TASK ITEM - Whenever the string "approximately" turns up in a line below, that line should be copied.

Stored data
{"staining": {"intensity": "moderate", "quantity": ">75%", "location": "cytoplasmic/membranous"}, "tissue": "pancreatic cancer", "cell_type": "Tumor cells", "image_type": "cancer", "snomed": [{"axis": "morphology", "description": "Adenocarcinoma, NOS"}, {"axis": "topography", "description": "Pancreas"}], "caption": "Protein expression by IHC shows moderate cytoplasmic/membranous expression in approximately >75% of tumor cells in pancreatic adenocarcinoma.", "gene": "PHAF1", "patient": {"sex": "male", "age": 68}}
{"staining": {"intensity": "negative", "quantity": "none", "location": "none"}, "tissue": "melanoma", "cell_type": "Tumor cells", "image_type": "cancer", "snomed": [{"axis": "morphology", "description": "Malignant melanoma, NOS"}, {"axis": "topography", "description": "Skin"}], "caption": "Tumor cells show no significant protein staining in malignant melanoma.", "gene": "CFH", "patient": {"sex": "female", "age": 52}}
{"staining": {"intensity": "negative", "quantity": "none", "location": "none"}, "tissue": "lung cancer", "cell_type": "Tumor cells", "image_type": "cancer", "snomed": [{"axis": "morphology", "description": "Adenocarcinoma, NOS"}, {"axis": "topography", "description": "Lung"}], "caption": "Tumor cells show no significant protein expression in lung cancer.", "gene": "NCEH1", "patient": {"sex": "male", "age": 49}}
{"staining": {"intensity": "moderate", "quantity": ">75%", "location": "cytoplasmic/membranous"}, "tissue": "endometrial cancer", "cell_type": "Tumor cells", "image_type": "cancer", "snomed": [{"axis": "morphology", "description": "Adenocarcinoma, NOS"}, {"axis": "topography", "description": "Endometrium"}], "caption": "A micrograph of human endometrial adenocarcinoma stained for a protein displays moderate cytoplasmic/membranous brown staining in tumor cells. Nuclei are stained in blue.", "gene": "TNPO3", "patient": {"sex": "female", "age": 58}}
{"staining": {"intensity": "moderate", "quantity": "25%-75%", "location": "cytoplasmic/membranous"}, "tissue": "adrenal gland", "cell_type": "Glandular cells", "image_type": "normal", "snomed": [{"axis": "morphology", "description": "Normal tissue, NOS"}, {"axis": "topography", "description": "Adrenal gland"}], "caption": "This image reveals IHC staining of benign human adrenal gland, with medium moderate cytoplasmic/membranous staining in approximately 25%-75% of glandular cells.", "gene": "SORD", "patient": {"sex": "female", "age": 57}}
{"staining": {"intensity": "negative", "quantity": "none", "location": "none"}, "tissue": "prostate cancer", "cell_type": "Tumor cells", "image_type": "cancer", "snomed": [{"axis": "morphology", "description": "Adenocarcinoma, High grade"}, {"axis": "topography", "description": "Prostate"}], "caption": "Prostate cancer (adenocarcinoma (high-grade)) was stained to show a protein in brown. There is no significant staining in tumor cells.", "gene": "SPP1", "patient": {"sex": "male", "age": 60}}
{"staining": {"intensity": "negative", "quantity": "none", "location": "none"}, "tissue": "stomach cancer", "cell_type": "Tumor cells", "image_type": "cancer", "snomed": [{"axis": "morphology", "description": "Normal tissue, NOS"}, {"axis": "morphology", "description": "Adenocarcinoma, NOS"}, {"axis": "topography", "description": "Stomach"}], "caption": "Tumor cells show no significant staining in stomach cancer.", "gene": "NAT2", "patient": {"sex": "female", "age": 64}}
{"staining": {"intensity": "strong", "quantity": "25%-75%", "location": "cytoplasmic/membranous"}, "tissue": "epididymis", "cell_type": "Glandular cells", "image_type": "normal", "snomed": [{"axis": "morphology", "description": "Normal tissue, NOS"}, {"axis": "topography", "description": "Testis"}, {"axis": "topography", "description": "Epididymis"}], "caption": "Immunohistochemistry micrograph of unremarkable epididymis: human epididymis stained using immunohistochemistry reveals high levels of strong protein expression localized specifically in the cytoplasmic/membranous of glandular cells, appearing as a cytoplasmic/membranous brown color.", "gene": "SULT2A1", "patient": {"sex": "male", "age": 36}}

TASK SOLUTION -
{"staining": {"intensity": "moderate", "quantity": ">75%", "location": "cytoplasmic/membranous"}, "tissue": "pancreatic cancer", "cell_type": "Tumor cells", "image_type": "cancer", "snomed": [{"axis": "morphology", "description": "Adenocarcinoma, NOS"}, {"axis": "topography", "description": "Pancreas"}], "caption": "Protein expression by IHC shows moderate cytoplasmic/membranous expression in approximately >75% of tumor cells in pancreatic adenocarcinoma.", "gene": "PHAF1", "patient": {"sex": "male", "age": 68}}
{"staining": {"intensity": "moderate", "quantity": "25%-75%", "location": "cytoplasmic/membranous"}, "tissue": "adrenal gland", "cell_type": "Glandular cells", "image_type": "normal", "snomed": [{"axis": "morphology", "description": "Normal tissue, NOS"}, {"axis": "topography", "description": "Adrenal gland"}], "caption": "This image reveals IHC staining of benign human adrenal gland, with medium moderate cytoplasmic/membranous staining in approximately 25%-75% of glandular cells.", "gene": "SORD", "patient": {"sex": "female", "age": 57}}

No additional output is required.